Generative AI Begins to Redefine Power Grid Decisions

New DOE and NREL research explores how generative AI could help utilities plan faster, analyze data better, and boost grid resilience with caution

19 Dec 2025

NREL campus sign supporting DOE research on AI and power grids

A technology famed for writing poems is edging into a far less forgiving arena. In North America’s power sector, generative artificial intelligence is beginning to attract serious attention, not as a cure-all, but as a possible aid to an increasingly complex grid.

Studies from the National Renewable Energy Laboratory (NREL), supported by the Department of Energy (DOE), strike a careful tone. They urge utilities to experiment through pilots and partnerships rather than sweeping deployments. The restraint reflects hard reality. Power systems are critical infrastructure, and mistakes can be costly.

The appeal of AI is clear. Modern grids generate torrents of data from sensors, markets, weather models and control rooms. Extreme heat, storms and wildfires add further strain. Human operators, however skilled, struggle to absorb it all in real time. NREL researchers argue that generative AI could help by filtering noise, summarising risks and highlighting priorities during outages or emergencies.

Yet the research draws a firm line. The aim is not to replace operators, but to support them. DOE-backed work repeatedly stresses “human-in-the-loop” systems, where people retain final authority. In electricity networks, reliability matters more than speed, and accountability more than novelty.
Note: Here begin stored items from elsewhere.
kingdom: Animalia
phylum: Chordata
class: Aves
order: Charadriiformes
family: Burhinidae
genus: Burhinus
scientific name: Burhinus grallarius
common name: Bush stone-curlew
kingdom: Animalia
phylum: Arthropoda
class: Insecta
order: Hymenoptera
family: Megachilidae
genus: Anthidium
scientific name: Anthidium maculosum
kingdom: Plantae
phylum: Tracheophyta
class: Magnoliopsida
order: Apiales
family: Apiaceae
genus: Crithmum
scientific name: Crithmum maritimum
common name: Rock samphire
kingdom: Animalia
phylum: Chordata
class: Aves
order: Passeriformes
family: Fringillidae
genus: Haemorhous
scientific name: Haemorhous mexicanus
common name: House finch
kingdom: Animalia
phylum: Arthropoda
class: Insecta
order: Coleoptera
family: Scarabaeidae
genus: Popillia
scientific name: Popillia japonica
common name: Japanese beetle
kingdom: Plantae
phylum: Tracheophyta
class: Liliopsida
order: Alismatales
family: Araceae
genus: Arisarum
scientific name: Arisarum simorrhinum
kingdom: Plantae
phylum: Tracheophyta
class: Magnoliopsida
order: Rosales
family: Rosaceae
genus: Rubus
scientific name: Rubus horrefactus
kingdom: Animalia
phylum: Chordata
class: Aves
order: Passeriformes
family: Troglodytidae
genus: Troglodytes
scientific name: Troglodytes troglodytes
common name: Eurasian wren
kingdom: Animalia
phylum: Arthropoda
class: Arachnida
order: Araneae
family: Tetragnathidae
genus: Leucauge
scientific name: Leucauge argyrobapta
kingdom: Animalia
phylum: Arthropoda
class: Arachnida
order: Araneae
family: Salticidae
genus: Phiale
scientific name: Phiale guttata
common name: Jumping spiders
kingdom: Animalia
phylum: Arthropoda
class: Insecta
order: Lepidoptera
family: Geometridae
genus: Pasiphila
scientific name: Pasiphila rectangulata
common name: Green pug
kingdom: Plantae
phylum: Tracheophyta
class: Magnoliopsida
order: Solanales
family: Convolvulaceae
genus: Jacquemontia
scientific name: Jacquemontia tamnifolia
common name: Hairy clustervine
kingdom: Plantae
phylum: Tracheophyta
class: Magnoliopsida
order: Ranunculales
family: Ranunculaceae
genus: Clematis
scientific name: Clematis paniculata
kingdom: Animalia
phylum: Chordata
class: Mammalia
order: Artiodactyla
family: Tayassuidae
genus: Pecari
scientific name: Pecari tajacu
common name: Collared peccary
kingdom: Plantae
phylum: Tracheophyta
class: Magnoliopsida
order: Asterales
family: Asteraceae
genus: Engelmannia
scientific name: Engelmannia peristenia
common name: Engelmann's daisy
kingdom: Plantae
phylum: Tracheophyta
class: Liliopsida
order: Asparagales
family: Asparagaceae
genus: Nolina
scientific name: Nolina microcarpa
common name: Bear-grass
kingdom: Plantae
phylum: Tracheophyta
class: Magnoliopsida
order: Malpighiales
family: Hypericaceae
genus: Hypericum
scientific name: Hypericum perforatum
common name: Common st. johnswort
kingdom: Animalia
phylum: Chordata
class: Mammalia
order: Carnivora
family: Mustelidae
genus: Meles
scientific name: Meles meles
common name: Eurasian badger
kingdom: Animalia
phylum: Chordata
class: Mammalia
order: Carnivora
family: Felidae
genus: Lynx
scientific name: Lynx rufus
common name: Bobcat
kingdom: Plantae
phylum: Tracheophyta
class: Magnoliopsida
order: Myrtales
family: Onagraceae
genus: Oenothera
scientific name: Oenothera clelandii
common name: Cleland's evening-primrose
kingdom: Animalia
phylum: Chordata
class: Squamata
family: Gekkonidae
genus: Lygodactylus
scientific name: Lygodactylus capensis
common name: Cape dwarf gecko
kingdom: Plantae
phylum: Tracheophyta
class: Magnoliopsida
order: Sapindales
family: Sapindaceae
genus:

Planning offers another opening. Expanding transmission or upgrading substations can take years of modelling and scenario testing. AI-assisted tools might compress that process, allowing planners to test how future demand, from electric vehicles, data centres or broader electrification, could strain the grid. Faster analysis could, in theory, mean faster investment.

The barriers are substantial. Generative AI can hallucinate errors. Greater digitalisation widens the attack surface for cyber threats. Rules on data use, accountability and liability remain unsettled. For now, DOE and NREL stop short of calling for new regulation. Instead, they advocate early engagement with regulators to build trust before AI becomes embedded in daily operations.

The message is cautious but not dismissive. Generative AI will not solve the grid’s problems on its own. But as electricity systems grow more complex, ignoring a tool that might help manage that complexity carries its own risks. For utilities, the challenge is to move slowly enough to stay safe, yet quickly enough to stay relevant.